Preparation of Hybrid Silica particles/Hyper-branchedPoly(amidoamine) Silica particles for Metal Ions Sensor

Abstract

A solid state chemosensor of hyper-branched polyamidoamine hybrid silica particles immobilized with TMPyP(α,β,γ,δ– tetrakis(1-methylpyridinium-4-yl)porphine p– toluenesulfonate) probe molecules was prepared for the detection of Cd(II) ions by optochemical method. Multifunctional hybrid silica(MHS) particles using vinyltrimethoxysilane(VTMS), 3-mercaptopropyltrimethoxysilane(MPTMS) and (3-aminopropyl) trimethoxysilane(APTMS) were synthesized by a two-step sol-gel process, and hyper-branched poly(amidoamine) silica particles were synthesized by the Michael addition with methyl acrylate(MA) and the amidation reaction with ethylenediamine(EDA) on the surface of MHS particles. The degree of hyper branched reaction for each generation particles was investigated by IR spectrum.

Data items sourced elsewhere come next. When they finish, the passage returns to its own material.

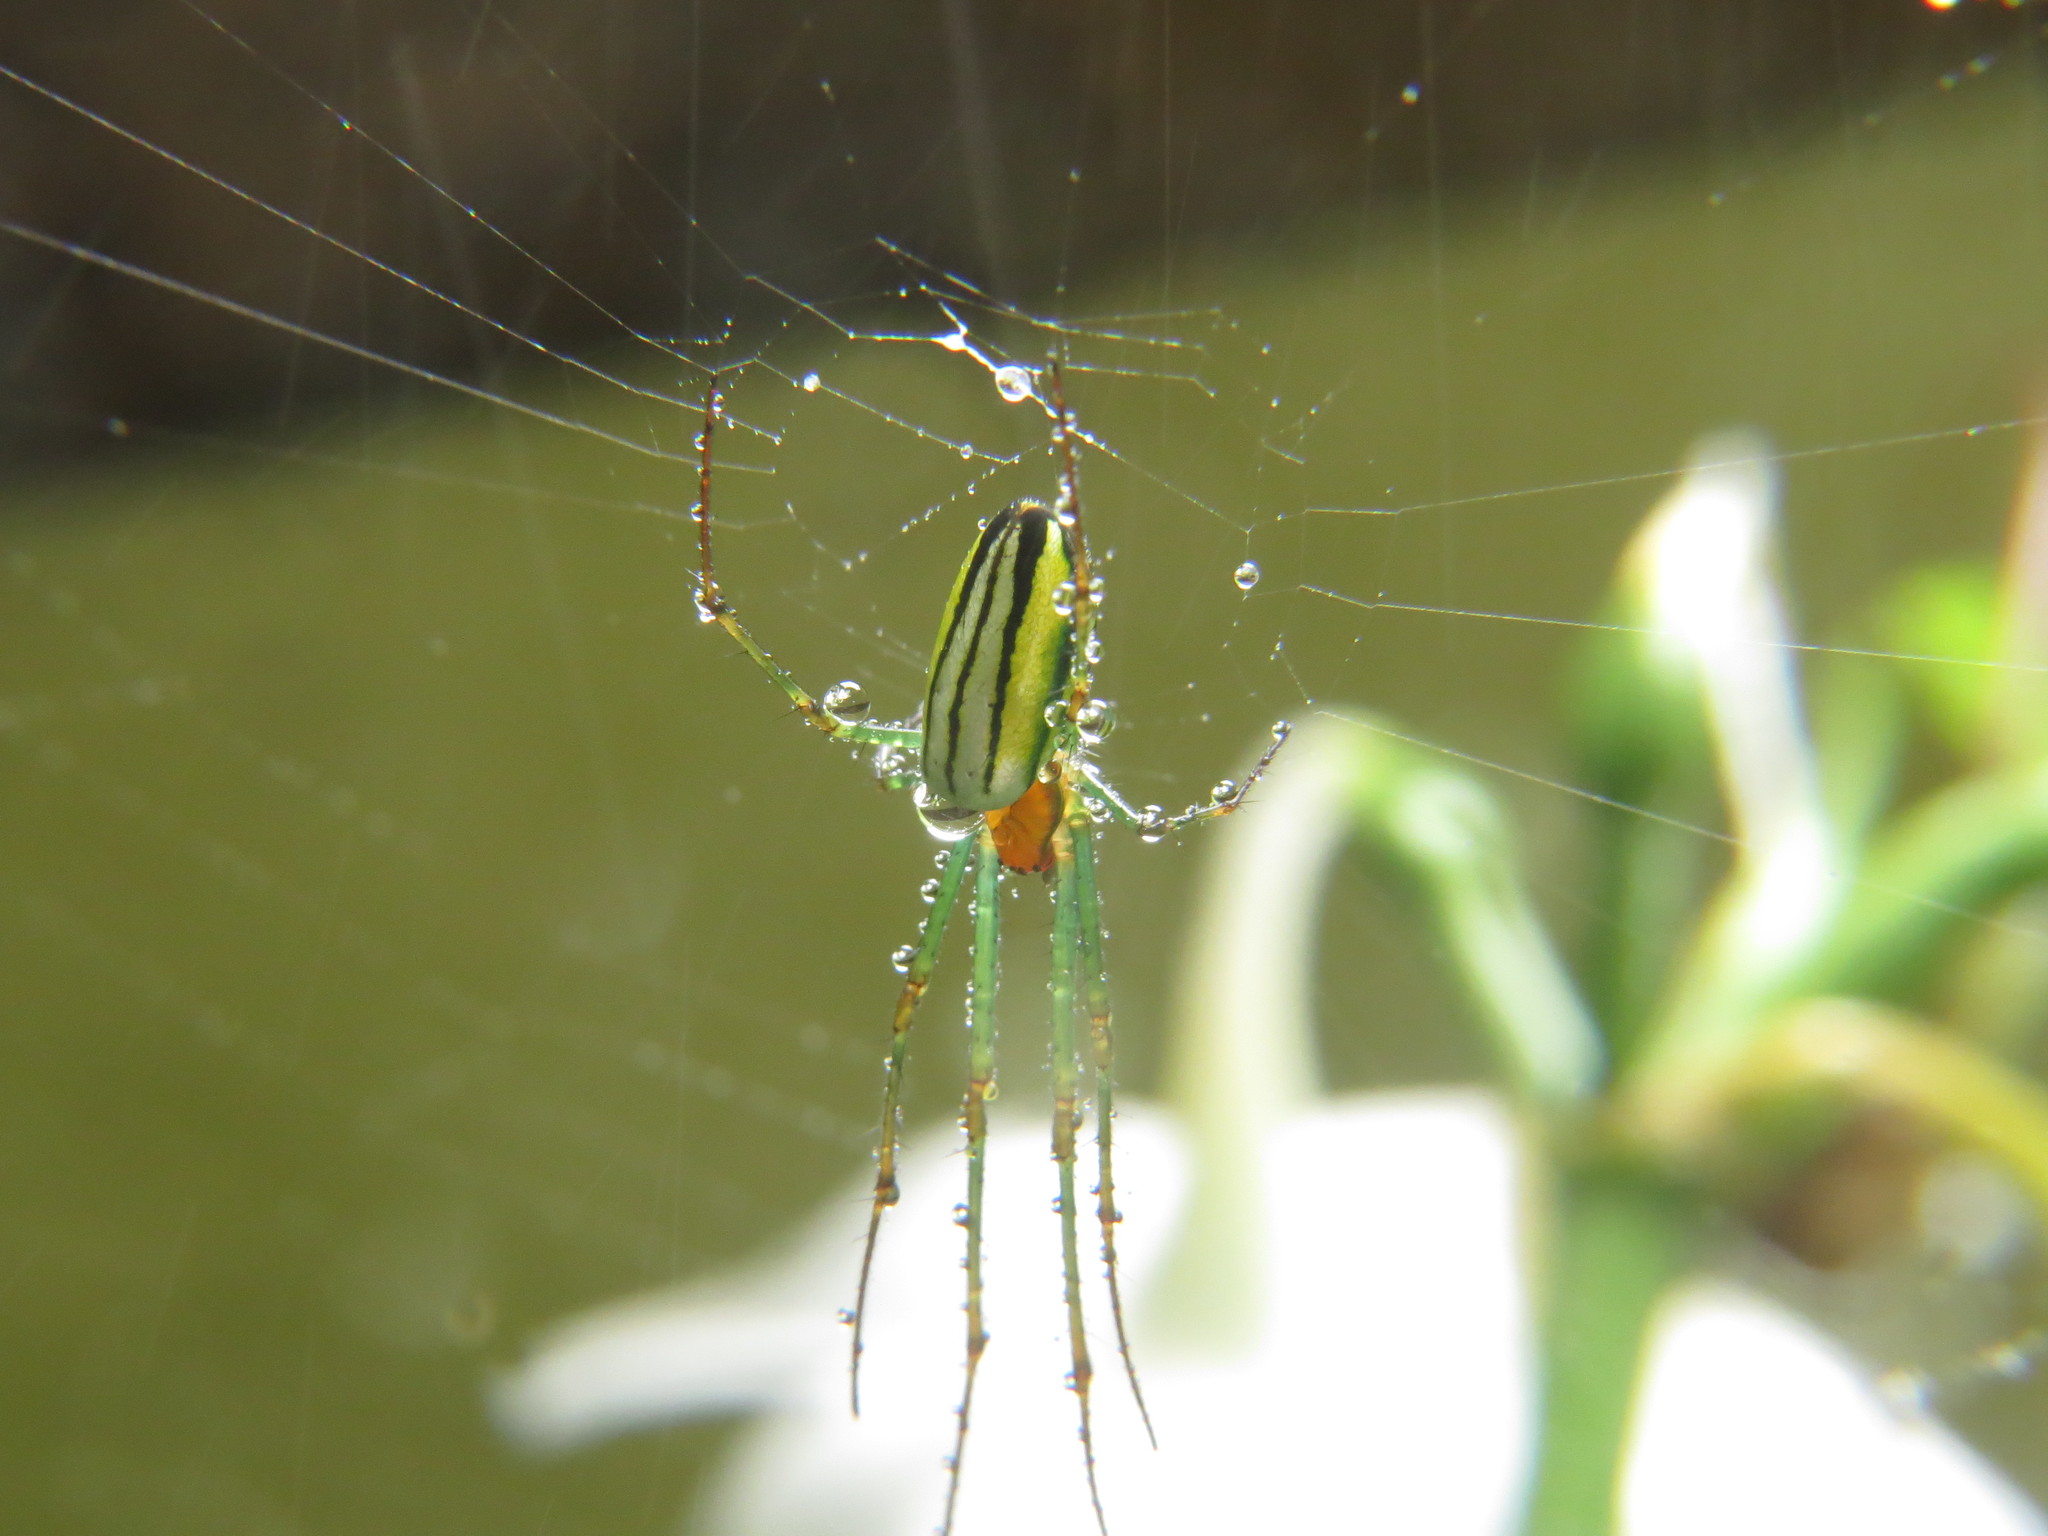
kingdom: Animalia
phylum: Arthropoda
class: Arachnida
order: Araneae
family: Tetragnathidae
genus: Leucauge
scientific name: Leucauge celebesiana
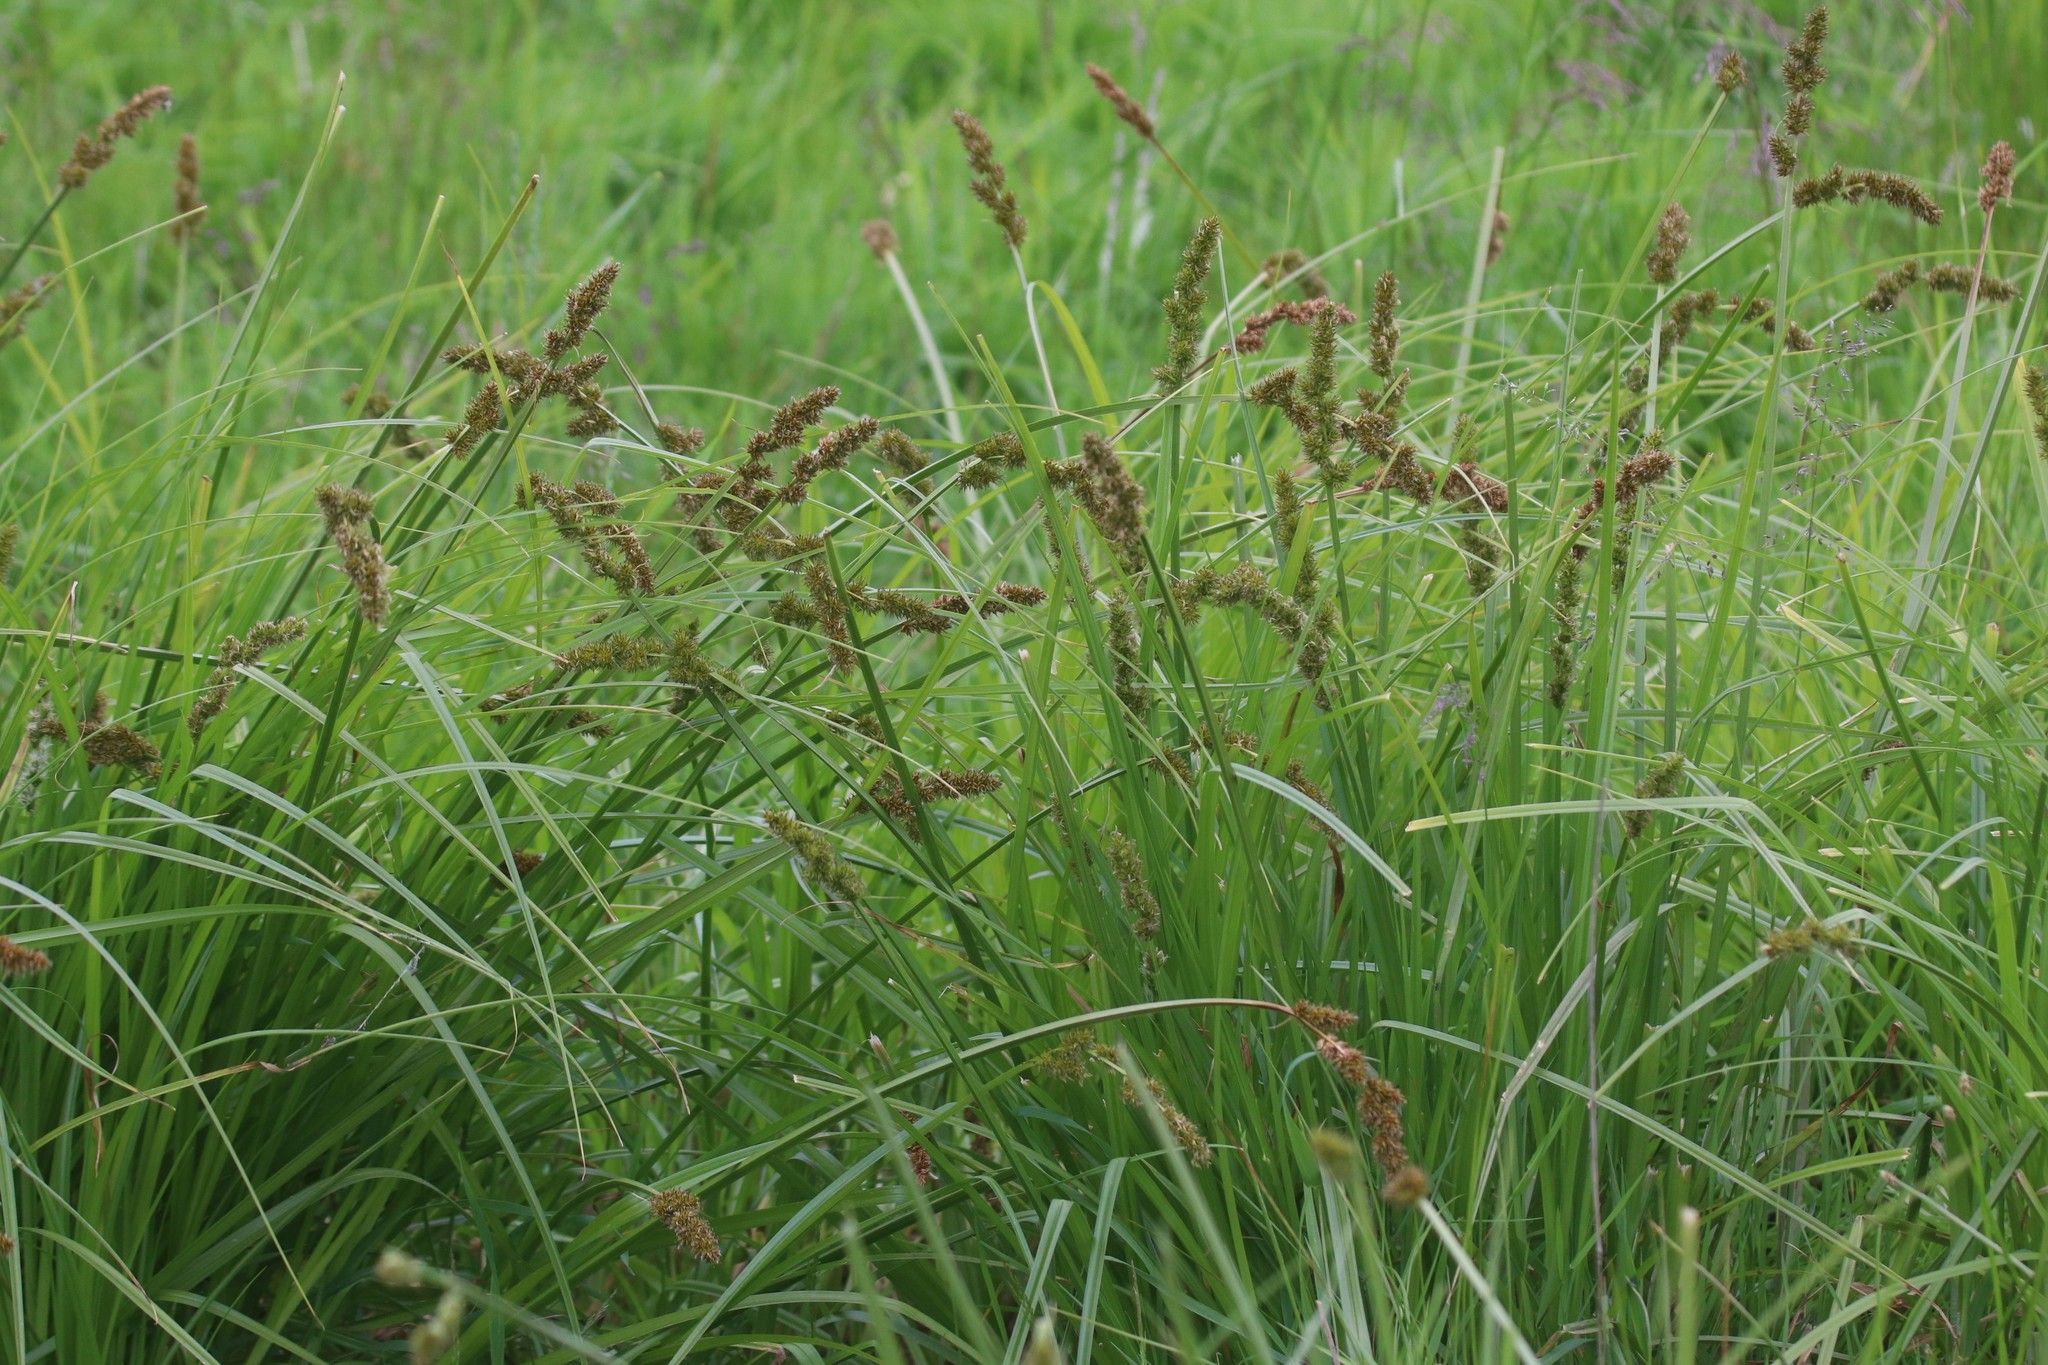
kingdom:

Surface modification for immobilization of TMPyP probe molecules was carried through H2O2 oxidation reaction for MHS particles and thiol termination/H2O2 oxidation reaction for hyper-branched particles. Sensor particles were prepared with MHS-SO3H, G3.0-SO3H and G5.0-SO3H particles immobilized with TMPyP sensor probe molecules using ion-pair interaction. Exposure of TMPyP immobilized particles to Cd(II) ions results on the formation of TMPyP-Cd(II) complex and both colorimetric and UV-vis spectroscopy methods were used to investigate the detection of Cd(II) ions upon addition of Cd(II) ions, while the color of sensor particles was changed from red-brown to green. The absorption spectrum of TMPyP immobilized particles shows an intense Soret band at 430nm, which is shifted to 460nm with the formation of TMPyP-Cd(II) complex.